Les deux voient leurs origines en Chine, l’explication la plus vraisemblable est la proximité homme-animaux dans ces régions. Les deux sont des mutations spontanées du H1N1, virus de la grippe, l’actuelle appartient à la famille des Coronavirus mais les mutations spontanées des virus sont naturelles. Avec des frontières fermées pour cause de guerre l’épidémie de 18 fit 50 millions de mort (consensus OMS), le bilan actuel peut paraitre dérisoire mais il faut rappeler la durée de l’épidémie. Le premier cas fut recensé en mars 1918, le dernier en juillet 1921.

Nous en sommes à peine à 3 mois. La mondialisation a surement accéléré la propagation mais on voit bien qu’une pandémie peut aussi se propager dans un monde plus fermé, celui de 18 était le monde de la première guerre mondiale, celui de 56 était celui de la guerre froide. La grippe de 18 fut très contagieuse au point qu’on estime que plus de 50 % de la population mondiale fut atteinte. Le virus actuel est également plus contagieux que la grippe banale mais il est difficile de comparer les statistiques. A la contagiosité lors de l’incubation, le Covid-19 ajoute les portages sains facteurs de dispersion. L’extrême mortalité de 18-20 fut liée à la mutation du virus, il y eut quasiment deux épidémies, une première presque classique puis une seconde liée à la mutation du virus aux USA qui vit le départ d’une nouvelle vague plus mortelle. Certains soupçonne une mutation actuelle en Iran et de toutes façons elle reste toujours possible. LA mortalité…

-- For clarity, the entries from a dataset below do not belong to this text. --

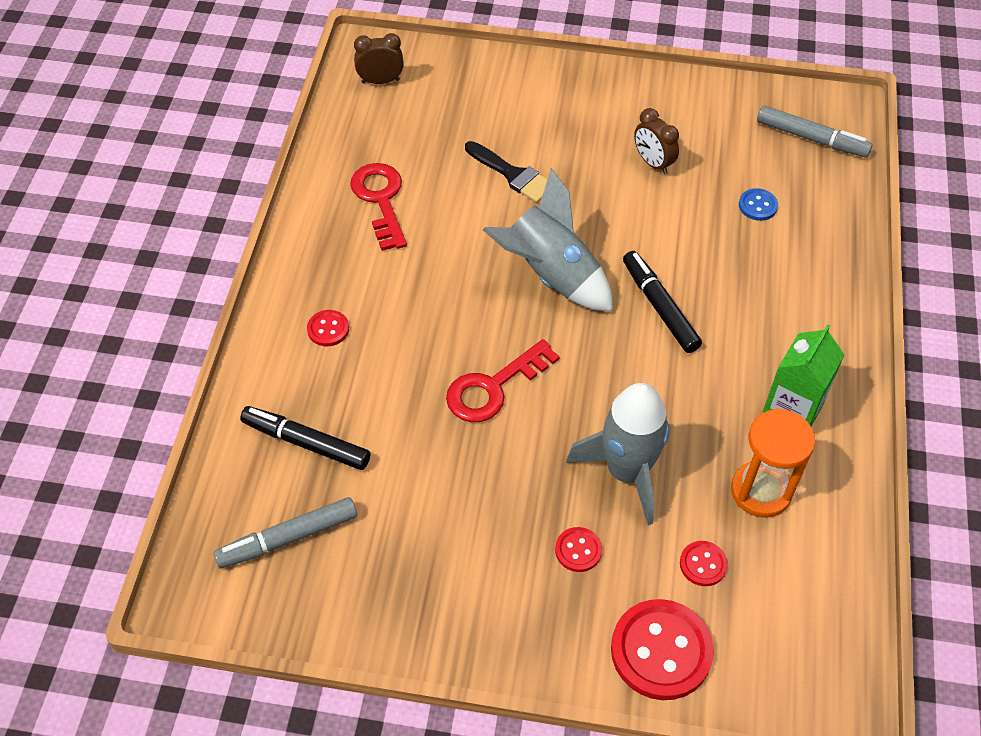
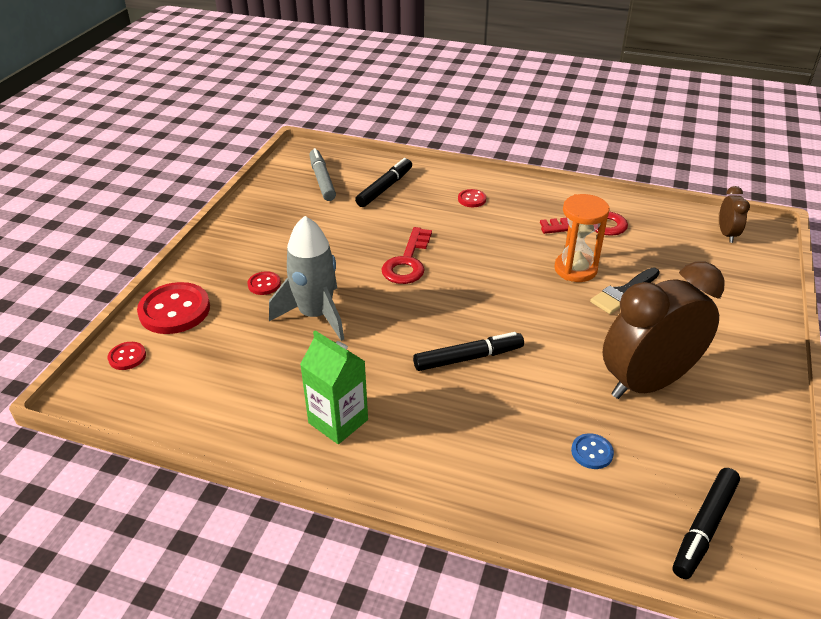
camera: 100 degrees right, 15 degrees down
(493, 387) = (407, 262): red key -> red key turned 135 degrees counterclockwise
(551, 275) = (510, 301): grey rocket -> none
(653, 163) = (647, 382): brown clock -> brown clock, size x2.26
(703, 564) = (225, 341): red button -> red button (127, 357)
(761, 491) = (270, 385): orange hourglass -> orange hourglass (575, 269)
(811, 138) = (704, 527): grey marker -> black marker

Certains se gaussent du chiffre environ 2 % pour faire passer la maladie pour bénigne. Rappelons que la grippe tue 10 000 personnes environ par an en France et sa mortalité est de ….0,3 %. La mortalité de la grippe espagnole fut de 2 % également. La distribution dans la pyramide des âges est différentes (14 % de mortalité chez les personnes âgées) Si on se rapporte aux chiffres français actuels qui semblent concorder avec les premières études épidémiologiques chinoises, le taux de cas grave (cas ennemis réanimation/cas totaux) est élevé ce qui n’est pas bon. Donc il ne faut ni minimiser ni se catastropher inutilement. La vigilance doit durer plusieurs mois même en cas de baisse de l’épidémie. A titre individuel appliquez les mesures classiques de prévention ; à titre collectif espérer des décisions gouvernementales cohérentes (mais…) et un élan de civisme.